Ces dynamiques traduisent une volonté croissante de contrôler l’espace public et de définir les limites de ce qui peut être exprimé ou entendu, tout comme le fascisme.

Pour comprendre comment s’exercent les pressions conduisant à l’annulation de ces évènements, étudions deux cas récemment médiatisés. 

Deux exemples d’évènements annulés sous les pressions  

projection du film Barbie annulée.jpg

Pourquoi et comment la projection du film Barbie a-t-elle été annulée ?

👉 Contexte : Le 8 août 2025, la projection du film "Barbie" dans un quartier de Noisy-le-Sec a été annulée sous la pression d'un groupe de jeunes habitants.  

🔒 Les moyens de pression : Ces derniers ont exercé des menaces insistantes de mettre eux-mêmes fin à la séance si elle était maintenue.

🎤 Leurs arguments : selon eux, le film « prônait l’homosexualité » et « portait atteinte à l’image de la femme », des arguments qui traduisent une opposition morale et culturelle à la représentation véhiculée par le long-métrage.
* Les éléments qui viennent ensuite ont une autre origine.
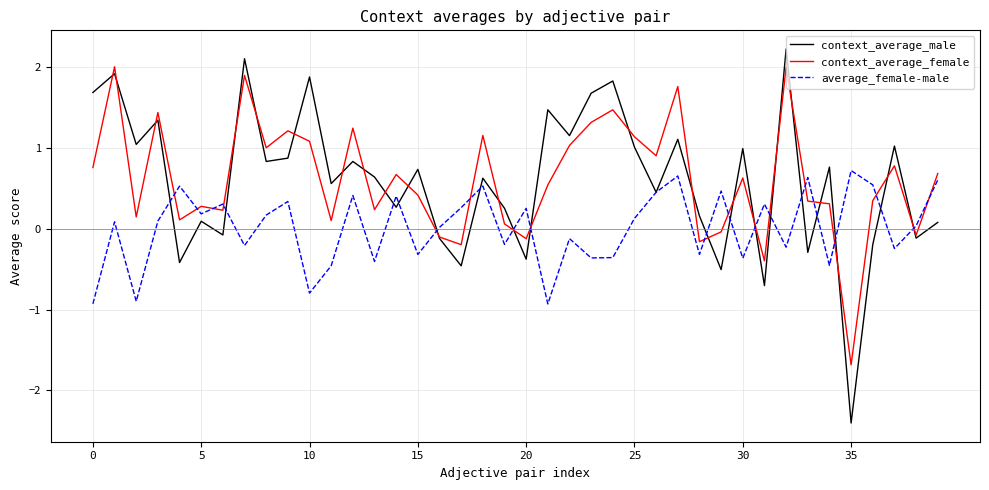

What is the highest value of the average_female-male series?

0.7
Le maire de Noisy-le-Sec a, de son côté, dénoncé une attitude relevant de l’obscurantisme et du fondamentalisme, tout en décidant d’annuler la projection afin de protéger les habitants et d’éviter tout incident.
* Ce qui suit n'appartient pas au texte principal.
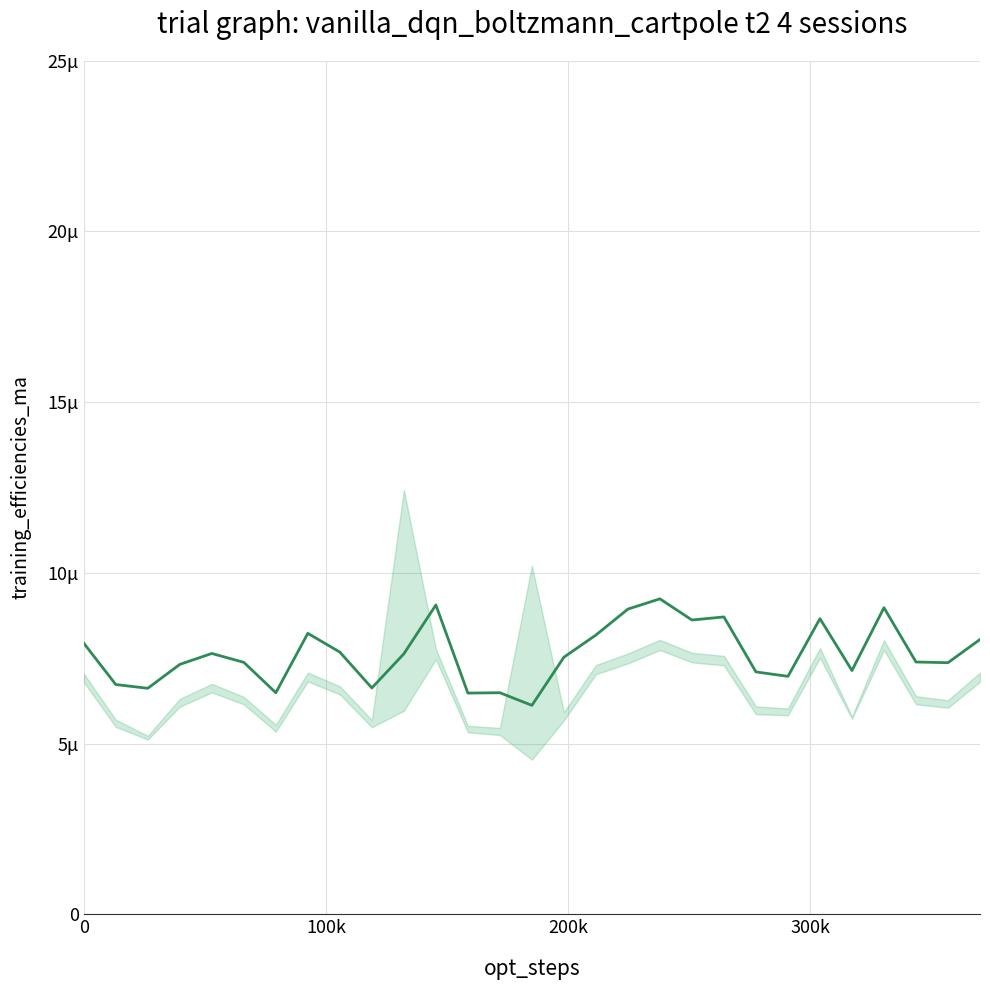

Reading right to left, list all the values displayed in this chart.

8.1	7.4	7.4	9.0	7.1	8.7	7.0	7.1	8.7	8.6	9.2	8.9	8.2	7.5	6.1	6.5	6.5	9.1	7.6	6.6	7.7	8.2	6.5	7.4	7.6	7.3	6.6	6.7	7.9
Cette décision du maire, qui a cédé face aux pressions, a suscité de vives réactions médiatiques et institutionnelles, relançant le débat sur la pression exercée sur les espaces culturels. En parallèle de l’annulation, une enquête pour menaces et intimidation a été ouverte. 
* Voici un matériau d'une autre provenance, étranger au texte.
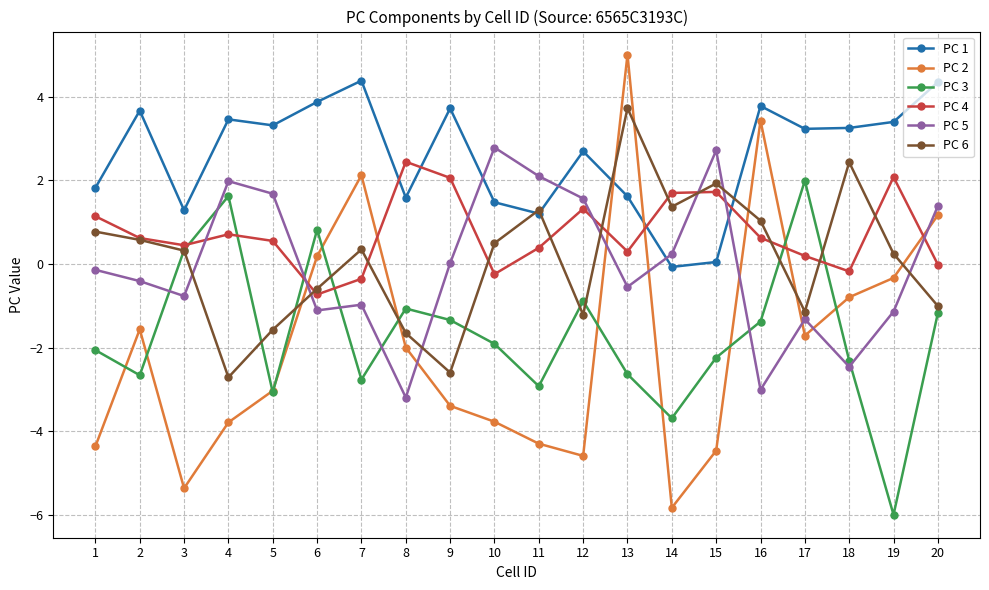

What is the difference between the maximum and minimum values in the PC 4 series?

3.2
Quelles ont été les pressions pour annuler des interventions d’élus de droite à l’université de Nantes ?

👉 Contexte : Le 5 octobre 2023, la conférence de l’essayiste Paul Melun, organisée à l’Université de Nantes par le syndicat étudiant UNI, a été annulée dans un contexte de fortes tensions politiques.

🔒 Les moyens de pression : Compte tenu des menaces de groupes antifas et groupuscules d’extrême gauche, la Présidente de l’Université de Nantes aurait préféré annuler l’évènement pour des raisons de sécurité.

🎤 Leurs arguments : La direction de l’université avait toutefois démenti en indiquant que l’UNI (le syndicat étudiant organisateur) ne pouvait assumer les frais liés à la sécurité de l’évènement. L’université conditionne en effet la tenu de ce type de conférences à la réunion de critères de sécurité : filtrage des entrées et surveillance. L’UNI avait toutefois précisé que ces conditions n’étaient pas demandées pour des conférences d’extrême-gauche sur le campus. Le syndicat organisateur a dénoncé une différence de traitement avec des conférences d’extrême gauche ne faisant pas l’objet des mêmes conditions.

La conférence n‘a pas eu lieu. Est-ce qu’il y a vraiment une différence de traitement entre les intervenants de gauche et de droite à l’université ? Est-ce une façon d’éviter la venue d’intervenants de droite à l’université ? Il faut toutefois indiquer que les frais de sécurité demandés ne s’élevaient qu’à 116€.

La non tenue de l’événement a ravivé les critiques sur le “sectarisme universitaire” et sur le climat d’intimidation pesant sur les campus. Cet évènement soulève la question du pluralisme politique dans l’enseignement supérieur et de la neutralité des institutions académiques.  

Quels sont les enjeux autour de ces annulations d’évènements ?

Les universités et lieux culturels sont censés incarner des espaces de débat et de confrontation intellectuelle, mais ils se trouvent de plus en plus contraints par des logiques de précaution et de réputation.

Les actions menées par des groupes d'extrême gauche visant à faire taire ceux qui pensent différemment relèvent davantage du fascisme que d'une censure légitime face à des propos illégaux.